═════ INFORMATION ═════

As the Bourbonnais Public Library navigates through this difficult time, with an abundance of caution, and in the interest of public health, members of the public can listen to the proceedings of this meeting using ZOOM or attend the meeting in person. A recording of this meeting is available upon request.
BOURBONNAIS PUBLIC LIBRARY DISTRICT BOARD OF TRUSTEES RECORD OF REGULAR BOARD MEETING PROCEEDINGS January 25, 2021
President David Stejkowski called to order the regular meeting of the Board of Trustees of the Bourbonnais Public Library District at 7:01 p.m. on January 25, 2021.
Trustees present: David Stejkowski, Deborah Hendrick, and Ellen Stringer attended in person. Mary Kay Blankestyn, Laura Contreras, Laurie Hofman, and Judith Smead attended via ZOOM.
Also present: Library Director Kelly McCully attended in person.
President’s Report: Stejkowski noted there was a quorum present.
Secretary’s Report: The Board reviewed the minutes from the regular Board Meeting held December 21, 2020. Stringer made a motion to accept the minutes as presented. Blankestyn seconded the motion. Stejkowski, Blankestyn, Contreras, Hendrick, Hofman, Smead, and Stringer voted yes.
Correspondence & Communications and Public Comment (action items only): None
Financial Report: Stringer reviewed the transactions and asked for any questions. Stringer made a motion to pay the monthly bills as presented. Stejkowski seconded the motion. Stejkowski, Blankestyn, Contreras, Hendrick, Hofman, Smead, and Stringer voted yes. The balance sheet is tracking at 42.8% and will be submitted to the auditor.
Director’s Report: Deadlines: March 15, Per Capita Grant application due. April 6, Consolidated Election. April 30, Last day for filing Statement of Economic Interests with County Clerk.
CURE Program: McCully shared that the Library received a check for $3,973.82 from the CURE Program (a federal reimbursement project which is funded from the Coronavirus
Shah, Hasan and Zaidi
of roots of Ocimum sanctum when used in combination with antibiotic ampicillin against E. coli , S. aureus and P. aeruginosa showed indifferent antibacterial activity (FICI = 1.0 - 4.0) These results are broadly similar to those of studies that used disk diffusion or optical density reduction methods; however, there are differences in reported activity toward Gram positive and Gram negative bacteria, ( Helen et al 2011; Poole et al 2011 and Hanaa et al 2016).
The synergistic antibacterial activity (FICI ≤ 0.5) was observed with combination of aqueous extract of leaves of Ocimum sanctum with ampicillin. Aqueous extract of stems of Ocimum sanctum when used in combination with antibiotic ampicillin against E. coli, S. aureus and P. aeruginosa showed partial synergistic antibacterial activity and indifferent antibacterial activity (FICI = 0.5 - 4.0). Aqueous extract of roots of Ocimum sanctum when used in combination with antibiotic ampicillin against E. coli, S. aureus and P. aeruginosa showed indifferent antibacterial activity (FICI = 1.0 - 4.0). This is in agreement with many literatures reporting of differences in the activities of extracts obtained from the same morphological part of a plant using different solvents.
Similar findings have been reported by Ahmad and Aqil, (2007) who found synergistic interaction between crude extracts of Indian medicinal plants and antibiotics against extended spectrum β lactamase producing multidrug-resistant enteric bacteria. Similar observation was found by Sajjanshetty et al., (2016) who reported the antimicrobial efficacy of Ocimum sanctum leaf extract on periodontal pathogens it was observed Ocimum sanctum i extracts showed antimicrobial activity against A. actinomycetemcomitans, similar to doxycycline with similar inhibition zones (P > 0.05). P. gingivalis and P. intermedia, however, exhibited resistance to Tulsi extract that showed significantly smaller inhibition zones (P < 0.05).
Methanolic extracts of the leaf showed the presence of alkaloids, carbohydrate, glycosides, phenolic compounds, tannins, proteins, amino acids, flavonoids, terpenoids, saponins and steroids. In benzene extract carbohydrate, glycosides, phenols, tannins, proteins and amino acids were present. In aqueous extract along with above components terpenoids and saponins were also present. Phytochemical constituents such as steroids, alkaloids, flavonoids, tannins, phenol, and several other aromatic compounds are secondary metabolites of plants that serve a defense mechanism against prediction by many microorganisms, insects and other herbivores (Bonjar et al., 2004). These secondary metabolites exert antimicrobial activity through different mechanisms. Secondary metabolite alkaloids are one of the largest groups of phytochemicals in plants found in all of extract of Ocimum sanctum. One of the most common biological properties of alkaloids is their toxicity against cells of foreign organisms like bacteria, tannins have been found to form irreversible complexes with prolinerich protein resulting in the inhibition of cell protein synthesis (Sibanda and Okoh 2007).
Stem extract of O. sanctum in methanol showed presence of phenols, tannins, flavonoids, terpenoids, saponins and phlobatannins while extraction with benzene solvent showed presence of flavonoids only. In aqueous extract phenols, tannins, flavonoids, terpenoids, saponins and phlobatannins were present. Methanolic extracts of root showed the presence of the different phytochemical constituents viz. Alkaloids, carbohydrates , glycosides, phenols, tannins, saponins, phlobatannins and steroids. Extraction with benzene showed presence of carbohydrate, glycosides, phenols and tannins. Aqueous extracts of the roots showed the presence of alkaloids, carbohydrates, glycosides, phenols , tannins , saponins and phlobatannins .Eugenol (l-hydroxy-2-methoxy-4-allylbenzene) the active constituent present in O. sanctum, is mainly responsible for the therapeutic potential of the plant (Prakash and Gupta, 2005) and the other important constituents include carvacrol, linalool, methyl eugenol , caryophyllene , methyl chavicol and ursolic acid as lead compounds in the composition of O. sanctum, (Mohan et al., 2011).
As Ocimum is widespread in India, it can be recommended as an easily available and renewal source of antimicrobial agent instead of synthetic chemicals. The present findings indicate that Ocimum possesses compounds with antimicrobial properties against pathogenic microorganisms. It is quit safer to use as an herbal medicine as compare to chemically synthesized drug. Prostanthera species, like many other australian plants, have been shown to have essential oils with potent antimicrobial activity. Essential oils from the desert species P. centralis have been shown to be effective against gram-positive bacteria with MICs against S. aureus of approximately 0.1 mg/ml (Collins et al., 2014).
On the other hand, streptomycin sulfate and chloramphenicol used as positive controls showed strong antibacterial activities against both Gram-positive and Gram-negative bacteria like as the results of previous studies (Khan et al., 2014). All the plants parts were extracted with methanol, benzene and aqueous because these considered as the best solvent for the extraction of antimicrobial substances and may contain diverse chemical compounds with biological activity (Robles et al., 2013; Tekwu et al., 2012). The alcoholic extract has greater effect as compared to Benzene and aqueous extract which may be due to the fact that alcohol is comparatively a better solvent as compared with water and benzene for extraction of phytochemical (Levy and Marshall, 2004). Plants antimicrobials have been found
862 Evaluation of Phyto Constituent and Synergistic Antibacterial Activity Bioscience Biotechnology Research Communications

═════

● WHAT NEEDS TO BE DONE
Restate every entry word for word.

● SOLUTION TO THE PROBLEM
As the Bourbonnais Public Library navigates through this difficult time, with an abundance of caution, and in the interest of public health, members of the public can listen to the proceedings of this meeting using ZOOM or attend the meeting in person. A recording of this meeting is available upon request.
BOURBONNAIS PUBLIC LIBRARY DISTRICT BOARD OF TRUSTEES RECORD OF REGULAR BOARD MEETING PROCEEDINGS January 25, 2021
President David Stejkowski called to order the regular meeting of the Board of Trustees of the Bourbonnais Public Library District at 7:01 p.m. on January 25, 2021.
Trustees present: David Stejkowski, Deborah Hendrick, and Ellen Stringer attended in person. Mary Kay Blankestyn, Laura Contreras, Laurie Hofman, and Judith Smead attended via ZOOM.
Also present: Library Director Kelly McCully attended in person.
President’s Report: Stejkowski noted there was a quorum present.
Secretary’s Report: The Board reviewed the minutes from the regular Board Meeting held December 21, 2020. Stringer made a motion to accept the minutes as presented. Blankestyn seconded the motion. Stejkowski, Blankestyn, Contreras, Hendrick, Hofman, Smead, and Stringer voted yes.
Correspondence & Communications and Public Comment (action items only): None
Financial Report: Stringer reviewed the transactions and asked for any questions. Stringer made a motion to pay the monthly bills as presented. Stejkowski seconded the motion. Stejkowski, Blankestyn, Contreras, Hendrick, Hofman, Smead, and Stringer voted yes. The balance sheet is tracking at 42.8% and will be submitted to the auditor.
Director’s Report: Deadlines: March 15, Per Capita Grant application due. April 6, Consolidated Election. April 30, Last day for filing Statement of Economic Interests with County Clerk.
CURE Program: McCully shared that the Library received a check for $3,973.82 from the CURE Program (a federal reimbursement project which is funded from the Coronavirus
Shah, Hasan and Zaidi
of roots of Ocimum sanctum when used in combination with antibiotic ampicillin against E. coli , S. aureus and P. aeruginosa showed indifferent antibacterial activity (FICI = 1.0 - 4.0) These results are broadly similar to those of studies that used disk diffusion or optical density reduction methods; however, there are differences in reported activity toward Gram positive and Gram negative bacteria, ( Helen et al 2011; Poole et al 2011 and Hanaa et al 2016).
The synergistic antibacterial activity (FICI ≤ 0.5) was observed with combination of aqueous extract of leaves of Ocimum sanctum with ampicillin. Aqueous extract of stems of Ocimum sanctum when used in combination with antibiotic ampicillin against E. coli, S. aureus and P. aeruginosa showed partial synergistic antibacterial activity and indifferent antibacterial activity (FICI = 0.5 - 4.0). Aqueous extract of roots of Ocimum sanctum when used in combination with antibiotic ampicillin against E. coli, S. aureus and P. aeruginosa showed indifferent antibacterial activity (FICI = 1.0 - 4.0). This is in agreement with many literatures reporting of differences in the activities of extracts obtained from the same morphological part of a plant using different solvents.
Similar findings have been reported by Ahmad and Aqil, (2007) who found synergistic interaction between crude extracts of Indian medicinal plants and antibiotics against extended spectrum β lactamase producing multidrug-resistant enteric bacteria. Similar observation was found by Sajjanshetty et al., (2016) who reported the antimicrobial efficacy of Ocimum sanctum leaf extract on periodontal pathogens it was observed Ocimum sanctum i extracts showed antimicrobial activity against A. actinomycetemcomitans, similar to doxycycline with similar inhibition zones (P > 0.05). P. gingivalis and P. intermedia, however, exhibited resistance to Tulsi extract that showed significantly smaller inhibition zones (P < 0.05).
Methanolic extracts of the leaf showed the presence of alkaloids, carbohydrate, glycosides, phenolic compounds, tannins, proteins, amino acids, flavonoids, terpenoids, saponins and steroids. In benzene extract carbohydrate, glycosides, phenols, tannins, proteins and amino acids were present. In aqueous extract along with above components terpenoids and saponins were also present. Phytochemical constituents such as steroids, alkaloids, flavonoids, tannins, phenol, and several other aromatic compounds are secondary metabolites of plants that serve a defense mechanism against prediction by many microorganisms, insects and other herbivores (Bonjar et al., 2004). These secondary metabolites exert antimicrobial activity through different mechanisms. Secondary metabolite alkaloids are one of the largest groups of phytochemicals in plants found in all of extract of Ocimum sanctum. One of the most common biological properties of alkaloids is their toxicity against cells of foreign organisms like bacteria, tannins have been found to form irreversible complexes with prolinerich protein resulting in the inhibition of cell protein synthesis (Sibanda and Okoh 2007).
Stem extract of O. sanctum in methanol showed presence of phenols, tannins, flavonoids, terpenoids, saponins and phlobatannins while extraction with benzene solvent showed presence of flavonoids only. In aqueous extract phenols, tannins, flavonoids, terpenoids, saponins and phlobatannins were present. Methanolic extracts of root showed the presence of the different phytochemical constituents viz. Alkaloids, carbohydrates , glycosides, phenols, tannins, saponins, phlobatannins and steroids. Extraction with benzene showed presence of carbohydrate, glycosides, phenols and tannins. Aqueous extracts of the roots showed the presence of alkaloids, carbohydrates, glycosides, phenols , tannins , saponins and phlobatannins .Eugenol (l-hydroxy-2-methoxy-4-allylbenzene) the active constituent present in O. sanctum, is mainly responsible for the therapeutic potential of the plant (Prakash and Gupta, 2005) and the other important constituents include carvacrol, linalool, methyl eugenol , caryophyllene , methyl chavicol and ursolic acid as lead compounds in the composition of O. sanctum, (Mohan et al., 2011).
As Ocimum is widespread in India, it can be recommended as an easily available and renewal source of antimicrobial agent instead of synthetic chemicals. The present findings indicate that Ocimum possesses compounds with antimicrobial properties against pathogenic microorganisms. It is quit safer to use as an herbal medicine as compare to chemically synthesized drug. Prostanthera species, like many other australian plants, have been shown to have essential oils with potent antimicrobial activity. Essential oils from the desert species P. centralis have been shown to be effective against gram-positive bacteria with MICs against S. aureus of approximately 0.1 mg/ml (Collins et al., 2014).
On the other hand, streptomycin sulfate and chloramphenicol used as positive controls showed strong antibacterial activities against both Gram-positive and Gram-negative bacteria like as the results of previous studies (Khan et al., 2014). All the plants parts were extracted with methanol, benzene and aqueous because these considered as the best solvent for the extraction of antimicrobial substances and may contain diverse chemical compounds with biological activity (Robles et al., 2013; Tekwu et al., 2012). The alcoholic extract has greater effect as compared to Benzene and aqueous extract which may be due to the fact that alcohol is comparatively a better solvent as compared with water and benzene for extraction of phytochemical (Levy and Marshall, 2004). Plants antimicrobials have been found
862 Evaluation of Phyto Constituent and Synergistic Antibacterial Activity Bioscience Biotechnology Research Communications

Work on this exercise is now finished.